If they stuck to their "morality" pose and backed no one--they'd be shut out, once the nomination was decided.
So my guess is that what they are doing is splitting the endorsements between the various contenders--sending up them up as a series of trial balloons before their rank-and-file, and seeing which one of these candidates is least objectionable to the faithful. All the candidates have problems with this constituency--Giuliani's divorce and adultery history, Romney's Mormon faith (which evangelicals have been taught is a dangerous heresy), McCain's less-than-stellar reputation as a conservative. By sending forth different evangelical leaders to endorse them all, the EPM hopes to stay in the election game.
Because when one of the candidates makes it through the convention, with backing by at least some of the CNP powerbrokers--they've still got a toehold in GOP national politics through next year. The alternative is destroying the party's election chances in advance by sticking to their threat: "send us someone we can support; a candidate with solid evangelical values--or we stay home and the Dem wins." If they do that--it's game over for the EPM, this presidential election; no access to the policymaking table.
They know, and the GOP and the candidates know, that is well within the power of the EPM to doom a GOP candidacy to failure a year in advance. But doing that now, this early in the process, would cost the leaders of the EPM power and influence. And these particular "evangelicals" cannot face that--because for them, this has never been about Christ or Christian values. Their particular "Christianity" is all about money, political power, and directing America. If they lose access to the ultimate GOP nominee, they jeopardize that--and that is far more important to them than some "principled stand against abortion."
UPDATE: Yup. As of today, it looks more and more like a "shotgun endorsements" strategy by the leaders of the EPM.
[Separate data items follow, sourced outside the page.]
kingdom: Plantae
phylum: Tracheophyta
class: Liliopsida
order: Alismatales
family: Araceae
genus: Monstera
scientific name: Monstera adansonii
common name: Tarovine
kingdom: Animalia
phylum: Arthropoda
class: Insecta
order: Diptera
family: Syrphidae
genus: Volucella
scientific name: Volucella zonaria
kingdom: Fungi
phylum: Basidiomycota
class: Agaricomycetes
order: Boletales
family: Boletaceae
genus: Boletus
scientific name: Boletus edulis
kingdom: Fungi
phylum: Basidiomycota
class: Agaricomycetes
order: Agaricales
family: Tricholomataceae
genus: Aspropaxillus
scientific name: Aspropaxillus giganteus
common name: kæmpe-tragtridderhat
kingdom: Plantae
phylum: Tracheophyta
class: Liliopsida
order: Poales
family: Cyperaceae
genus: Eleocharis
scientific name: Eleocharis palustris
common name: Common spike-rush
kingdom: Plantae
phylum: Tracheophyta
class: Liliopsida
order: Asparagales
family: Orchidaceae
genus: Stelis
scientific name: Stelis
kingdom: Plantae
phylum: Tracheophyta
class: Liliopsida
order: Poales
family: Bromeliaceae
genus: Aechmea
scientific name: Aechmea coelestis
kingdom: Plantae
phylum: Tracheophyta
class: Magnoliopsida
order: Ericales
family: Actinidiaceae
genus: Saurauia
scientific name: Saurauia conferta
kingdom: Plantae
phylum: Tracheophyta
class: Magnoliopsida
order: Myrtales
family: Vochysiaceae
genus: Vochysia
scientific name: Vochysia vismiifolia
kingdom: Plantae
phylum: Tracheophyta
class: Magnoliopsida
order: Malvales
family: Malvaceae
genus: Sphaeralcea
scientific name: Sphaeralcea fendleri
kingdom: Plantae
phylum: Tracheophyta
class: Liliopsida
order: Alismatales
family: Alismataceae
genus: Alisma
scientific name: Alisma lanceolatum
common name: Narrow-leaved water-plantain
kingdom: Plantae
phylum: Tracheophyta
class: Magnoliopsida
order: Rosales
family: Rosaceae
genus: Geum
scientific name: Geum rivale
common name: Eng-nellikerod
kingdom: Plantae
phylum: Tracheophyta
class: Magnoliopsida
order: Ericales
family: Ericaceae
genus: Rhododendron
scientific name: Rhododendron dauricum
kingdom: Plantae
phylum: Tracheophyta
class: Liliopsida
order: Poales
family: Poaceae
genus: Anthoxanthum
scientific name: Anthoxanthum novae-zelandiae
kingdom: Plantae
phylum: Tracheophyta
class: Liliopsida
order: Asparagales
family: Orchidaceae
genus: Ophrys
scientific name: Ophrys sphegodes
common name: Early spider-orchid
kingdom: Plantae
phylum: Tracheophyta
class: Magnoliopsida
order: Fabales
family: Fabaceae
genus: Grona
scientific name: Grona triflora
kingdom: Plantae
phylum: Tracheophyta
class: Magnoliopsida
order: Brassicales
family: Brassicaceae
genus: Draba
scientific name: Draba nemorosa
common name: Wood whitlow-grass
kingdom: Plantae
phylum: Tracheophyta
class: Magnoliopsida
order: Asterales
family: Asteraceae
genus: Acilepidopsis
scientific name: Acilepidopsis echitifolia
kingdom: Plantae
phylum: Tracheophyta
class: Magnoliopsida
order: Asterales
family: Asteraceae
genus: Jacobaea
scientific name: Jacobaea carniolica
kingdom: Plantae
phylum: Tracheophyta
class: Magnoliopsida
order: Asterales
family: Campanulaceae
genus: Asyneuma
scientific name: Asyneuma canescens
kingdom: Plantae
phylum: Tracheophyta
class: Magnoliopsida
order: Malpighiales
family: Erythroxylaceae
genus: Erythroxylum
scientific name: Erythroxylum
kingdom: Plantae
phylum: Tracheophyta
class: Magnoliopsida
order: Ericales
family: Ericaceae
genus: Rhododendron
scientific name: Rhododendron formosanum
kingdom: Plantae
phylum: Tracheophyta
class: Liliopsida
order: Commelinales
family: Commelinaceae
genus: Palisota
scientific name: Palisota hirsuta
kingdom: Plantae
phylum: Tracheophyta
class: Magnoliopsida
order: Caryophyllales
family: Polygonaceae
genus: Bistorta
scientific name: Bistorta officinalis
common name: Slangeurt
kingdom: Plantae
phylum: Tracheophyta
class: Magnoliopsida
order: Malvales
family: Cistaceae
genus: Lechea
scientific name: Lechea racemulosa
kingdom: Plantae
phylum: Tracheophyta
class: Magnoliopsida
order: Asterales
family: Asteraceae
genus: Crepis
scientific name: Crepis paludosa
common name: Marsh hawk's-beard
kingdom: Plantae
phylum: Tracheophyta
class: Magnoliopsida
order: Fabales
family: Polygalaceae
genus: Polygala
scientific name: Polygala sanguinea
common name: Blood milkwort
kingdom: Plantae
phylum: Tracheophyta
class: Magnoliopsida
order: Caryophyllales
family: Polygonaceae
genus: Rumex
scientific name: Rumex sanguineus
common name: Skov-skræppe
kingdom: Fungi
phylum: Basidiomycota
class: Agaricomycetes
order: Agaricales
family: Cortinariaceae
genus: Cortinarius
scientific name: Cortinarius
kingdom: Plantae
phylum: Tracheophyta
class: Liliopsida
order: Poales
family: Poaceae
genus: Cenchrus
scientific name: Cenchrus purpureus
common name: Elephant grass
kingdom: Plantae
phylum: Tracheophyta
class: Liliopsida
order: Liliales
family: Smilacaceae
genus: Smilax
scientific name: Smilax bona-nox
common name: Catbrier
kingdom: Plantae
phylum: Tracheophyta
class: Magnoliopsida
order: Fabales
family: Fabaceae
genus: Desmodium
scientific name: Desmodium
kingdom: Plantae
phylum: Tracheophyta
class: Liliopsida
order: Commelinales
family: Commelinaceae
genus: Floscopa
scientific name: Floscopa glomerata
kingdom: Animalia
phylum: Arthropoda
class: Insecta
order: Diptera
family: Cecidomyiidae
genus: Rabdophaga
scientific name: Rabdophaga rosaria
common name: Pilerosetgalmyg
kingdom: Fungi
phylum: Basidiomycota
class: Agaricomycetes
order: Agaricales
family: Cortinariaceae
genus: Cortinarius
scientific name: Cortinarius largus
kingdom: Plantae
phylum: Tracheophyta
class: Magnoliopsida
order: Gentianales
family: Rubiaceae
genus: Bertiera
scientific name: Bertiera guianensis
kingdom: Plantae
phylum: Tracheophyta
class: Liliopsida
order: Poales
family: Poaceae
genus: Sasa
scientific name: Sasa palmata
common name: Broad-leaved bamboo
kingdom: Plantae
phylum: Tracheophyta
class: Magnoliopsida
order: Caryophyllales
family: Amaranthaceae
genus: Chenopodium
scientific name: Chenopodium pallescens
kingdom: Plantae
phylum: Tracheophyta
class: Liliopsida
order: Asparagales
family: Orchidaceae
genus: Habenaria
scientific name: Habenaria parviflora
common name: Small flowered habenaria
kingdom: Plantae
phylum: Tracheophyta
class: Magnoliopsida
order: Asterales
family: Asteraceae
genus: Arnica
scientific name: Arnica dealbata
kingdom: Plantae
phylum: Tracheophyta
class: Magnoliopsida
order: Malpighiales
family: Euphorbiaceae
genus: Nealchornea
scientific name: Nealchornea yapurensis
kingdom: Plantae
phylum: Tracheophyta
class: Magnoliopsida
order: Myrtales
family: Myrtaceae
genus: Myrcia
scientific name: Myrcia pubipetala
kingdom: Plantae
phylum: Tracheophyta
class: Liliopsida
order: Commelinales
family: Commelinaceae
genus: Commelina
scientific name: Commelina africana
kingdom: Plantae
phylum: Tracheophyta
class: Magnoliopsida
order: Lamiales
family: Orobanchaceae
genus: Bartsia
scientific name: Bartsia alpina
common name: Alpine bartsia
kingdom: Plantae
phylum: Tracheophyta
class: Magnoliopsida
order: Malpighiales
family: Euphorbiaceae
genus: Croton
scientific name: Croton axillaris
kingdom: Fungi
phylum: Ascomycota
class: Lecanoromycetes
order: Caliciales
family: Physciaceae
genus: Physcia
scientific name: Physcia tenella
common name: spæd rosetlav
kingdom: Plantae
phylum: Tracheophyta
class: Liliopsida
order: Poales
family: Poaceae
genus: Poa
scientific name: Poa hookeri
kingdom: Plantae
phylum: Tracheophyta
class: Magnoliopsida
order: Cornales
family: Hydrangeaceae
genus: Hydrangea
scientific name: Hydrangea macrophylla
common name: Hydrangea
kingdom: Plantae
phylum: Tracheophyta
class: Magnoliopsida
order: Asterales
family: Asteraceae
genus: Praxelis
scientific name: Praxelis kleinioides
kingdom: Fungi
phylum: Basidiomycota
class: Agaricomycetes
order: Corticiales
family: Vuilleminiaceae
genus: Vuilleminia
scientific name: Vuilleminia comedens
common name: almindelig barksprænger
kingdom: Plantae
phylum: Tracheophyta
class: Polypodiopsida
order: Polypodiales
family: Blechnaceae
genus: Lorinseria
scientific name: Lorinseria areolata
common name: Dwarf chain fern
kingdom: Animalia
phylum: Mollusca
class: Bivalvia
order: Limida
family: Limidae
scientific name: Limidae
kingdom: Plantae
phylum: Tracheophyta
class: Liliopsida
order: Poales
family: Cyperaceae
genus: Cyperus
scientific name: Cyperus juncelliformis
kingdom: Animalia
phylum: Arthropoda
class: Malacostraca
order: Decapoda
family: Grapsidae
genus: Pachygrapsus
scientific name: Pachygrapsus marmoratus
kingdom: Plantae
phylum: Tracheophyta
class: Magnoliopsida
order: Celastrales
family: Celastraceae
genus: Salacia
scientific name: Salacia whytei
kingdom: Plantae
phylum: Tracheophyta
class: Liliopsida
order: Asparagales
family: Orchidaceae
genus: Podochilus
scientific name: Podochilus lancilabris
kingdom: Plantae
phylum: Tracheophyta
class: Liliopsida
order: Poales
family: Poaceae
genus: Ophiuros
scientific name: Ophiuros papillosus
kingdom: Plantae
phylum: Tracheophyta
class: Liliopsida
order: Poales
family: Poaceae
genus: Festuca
Gary Bauer, a colleague of Dr. James Dobson, has endorsed poor old Fred Thompson. Rick Scarborough is backing no-hoper Mike Huckabee.
The funny thing is that the "roll-out" of these endorsement is all gathered around the same weeks, the same short news cycle. My guess is that that is intentional and organized decision--to the minimize the appearance of division in "the Church" over who the nominee should be. If the different EPM leaders were to break the news of different endorsements sequentially, over a number of weeks, that would look as if they were doing some headline-grabbing, high-profile quarrelling--and they do not want to give that appearance, the appearance that the EPM is dividing on issues of principle and politics.
Doing a number of different endorsements during a single news cycle minimizes the impact of the headlines and also amounts to a general endorsement of the GOP--"it's okay for you to vote for any one of these liberal GOP candidates, evangelicals, all have obtained some kind of "Christian" endorsement--so you don't have to stay home on election day."
And Pat Robertson, by the way, is definitely going to hell if anything he ever said before about the Bible, right and wrong, and abortion is true:
Pat Robertson...threw his support behind former New York mayor Rudolph W. Giuliani, saying the "overriding issue" in the race is defending against the "bloodlust of Islamic terrorists" and calling abortion "only one issue" of importance.
Translation: "I think that women who choose abortion are engaged in baby-killing and I've been saying that for decades--but I'm willing to put that on the back burner again to keep a Republican in the White House and keep the wars going."